Project supports biodiversity in Yemen
A statement issued by the United Nation Development Program (UNDP) stated that the Global Environment Facility-funded project, which costs $250,000, aims to help Yemen to fulfill its commitments regarding the biodiversity agreement that was signed in Nagoya, Japan in 2010.
Abdulhakeem Al-Qadasi, Director of the Biodiversity and Biosafety Department in the General Authority for Environmental Protection, said that the project aims to administratively and financially reform the outdated national strategy of biodiversity.
Al-Qadasi told the Yemen Times that the project, which will be implemented in two years by a cadre of Yemenis, intends to make the fifth biodiversity report within the project’s first year.

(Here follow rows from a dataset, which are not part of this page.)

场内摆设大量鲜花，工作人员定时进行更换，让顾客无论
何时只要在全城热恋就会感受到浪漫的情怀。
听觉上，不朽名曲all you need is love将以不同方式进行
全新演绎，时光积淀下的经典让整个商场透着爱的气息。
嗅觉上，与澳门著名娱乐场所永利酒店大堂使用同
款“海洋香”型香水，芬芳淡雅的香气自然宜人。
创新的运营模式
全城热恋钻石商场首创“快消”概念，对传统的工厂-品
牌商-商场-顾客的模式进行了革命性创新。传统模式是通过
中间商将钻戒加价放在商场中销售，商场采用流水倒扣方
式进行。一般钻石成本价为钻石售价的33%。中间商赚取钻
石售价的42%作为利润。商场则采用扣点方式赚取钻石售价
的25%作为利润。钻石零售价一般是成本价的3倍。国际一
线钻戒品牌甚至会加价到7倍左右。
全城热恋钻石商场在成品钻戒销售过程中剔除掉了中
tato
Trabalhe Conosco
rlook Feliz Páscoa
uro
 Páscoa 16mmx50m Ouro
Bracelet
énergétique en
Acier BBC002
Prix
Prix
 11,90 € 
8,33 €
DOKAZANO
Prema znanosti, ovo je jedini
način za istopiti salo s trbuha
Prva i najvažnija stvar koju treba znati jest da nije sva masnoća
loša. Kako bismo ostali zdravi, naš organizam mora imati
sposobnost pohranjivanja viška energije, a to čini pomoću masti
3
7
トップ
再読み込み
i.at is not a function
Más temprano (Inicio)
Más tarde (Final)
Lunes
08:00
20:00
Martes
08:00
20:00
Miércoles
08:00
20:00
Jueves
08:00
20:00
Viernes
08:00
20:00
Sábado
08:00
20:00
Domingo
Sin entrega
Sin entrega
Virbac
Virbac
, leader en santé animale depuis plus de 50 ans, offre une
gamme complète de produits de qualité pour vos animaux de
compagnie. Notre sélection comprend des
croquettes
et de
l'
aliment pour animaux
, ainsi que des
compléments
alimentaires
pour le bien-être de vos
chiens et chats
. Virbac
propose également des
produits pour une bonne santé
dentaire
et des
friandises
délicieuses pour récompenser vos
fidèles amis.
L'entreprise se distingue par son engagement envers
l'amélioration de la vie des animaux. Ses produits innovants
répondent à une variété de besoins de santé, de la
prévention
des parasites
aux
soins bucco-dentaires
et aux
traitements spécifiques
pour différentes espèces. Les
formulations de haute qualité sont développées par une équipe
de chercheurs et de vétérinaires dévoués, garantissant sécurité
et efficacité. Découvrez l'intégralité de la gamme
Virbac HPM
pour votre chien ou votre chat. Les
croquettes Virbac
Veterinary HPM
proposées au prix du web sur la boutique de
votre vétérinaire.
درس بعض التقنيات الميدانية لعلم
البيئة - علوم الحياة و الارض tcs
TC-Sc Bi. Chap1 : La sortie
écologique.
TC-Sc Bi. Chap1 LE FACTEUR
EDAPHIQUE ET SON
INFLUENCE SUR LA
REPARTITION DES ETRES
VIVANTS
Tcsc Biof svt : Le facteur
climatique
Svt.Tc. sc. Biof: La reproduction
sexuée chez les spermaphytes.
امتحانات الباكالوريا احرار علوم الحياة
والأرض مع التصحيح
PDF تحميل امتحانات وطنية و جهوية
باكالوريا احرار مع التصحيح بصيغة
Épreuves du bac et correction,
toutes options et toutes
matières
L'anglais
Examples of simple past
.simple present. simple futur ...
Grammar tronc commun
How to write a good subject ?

The original strategy intended to improve nature reserves like Bora’a, Otma and Hawf which deserve protection for their role in maintaining the environmental balance.
“Yemen will receive large investments in biodiversity from this project. Several Yemeni areas were announced as nature reserves and others will be,” Al-Qadasi noted.
A number of worksheets presented at the National Green Economy Conference, held in June 2012 in Hodeida, pointed out that the nature reserves in Yemen, particularly Bora’a in Hodeida, Hawf in Mahra, and Al-Hoswa in Aden face problems like logging, grazing and road construction.
The National Biodiversity Planning Project is the second Yemeni project in biodiversity. The first project was provided by the Sustainable Management of Natural Resources and funded by the UNDP.